In the AS MAGs, multimodular BGCs, that is NRPS, type I PKS and transAT-PKS BGCs appeared to be mostly very short, having a median of just two modules despite being uninterrupted by contig breaks (see Fig. S1 in the supplemental material). This was observed in all phyla and contrasts with the structure of the better-known multimodular BGCs, which commonly have several modules, sometimes containing up to 35 (36). However, single-module NRPS have been identified in genomic databases, with some suggested to be used for processing and transferring amino acids (37, 38). Additionally, the bacterium Photorhabdus luminescens produces indigoidine, a blue pigment, using a single-module NRPS, IndC (39). Out of the 2,523 PKS modules detected, antiSMASH classified 787 of them (31.2%) as iterative modules. These can synthesize polyketides in a noncanonical iterative manner (40). Out of the 670 BGCs with only one PKS module, only 22.2% (149) consisted of an iterative PKS module. These findings could indicate that PKs and NRPs in AS are commonly dimers, one monomer incorporated into other molecules, produce simple compounds, or are involved in amino acid processing. Additionally, research into SMs, and therefore databases such as MIBiG (41), has been focused on certain culturable taxa with large multimodular NRPS and PKS, so fewer modules may be common in uncultured bacteria.

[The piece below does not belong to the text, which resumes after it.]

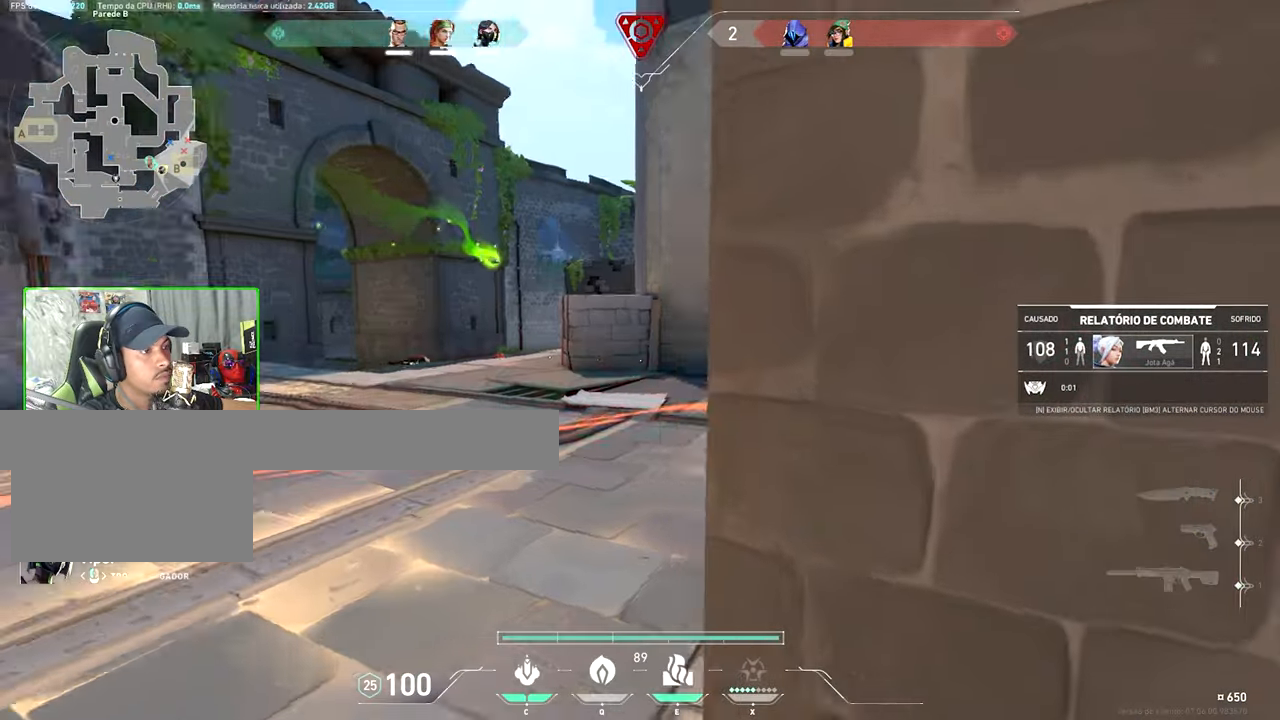
{"keys": [], "mouse": [], "events": [[133, "v", "up"]]}
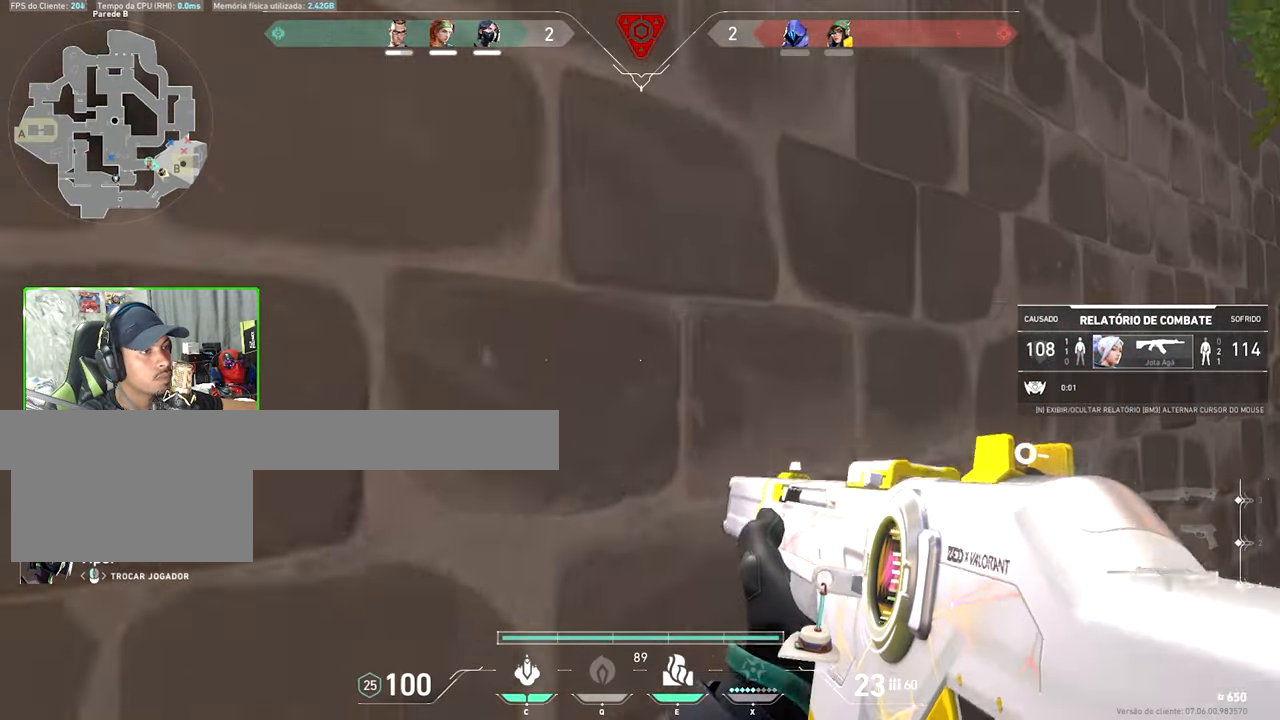
{"keys": [], "mouse": [], "events": [[200, "mouse_left", "down"], [283, "mouse_left", "up"]]}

Number of complete NRPS/PKS modules in multimodular BGCs, i.e., NRPS, type 1 PKS, and transAT-PKS. The bars in the box plots represent the median, the box encompasses the IQR, and outliers (beyond 1.5 times the IQR) are represented as dots. The numbers within brackets indicate the total number of multimodular BGCs detected in the phylum. Download FIG S1, SVG file, 0.01 MB (13.8KB, svg) .
Copyright © 2022 Sánchez-Navarro et al.
This content is distributed under the terms of the Creative Commons Attribution 4.0 International license.
Diverse biosynthetic potential in HQ MAGs from AS.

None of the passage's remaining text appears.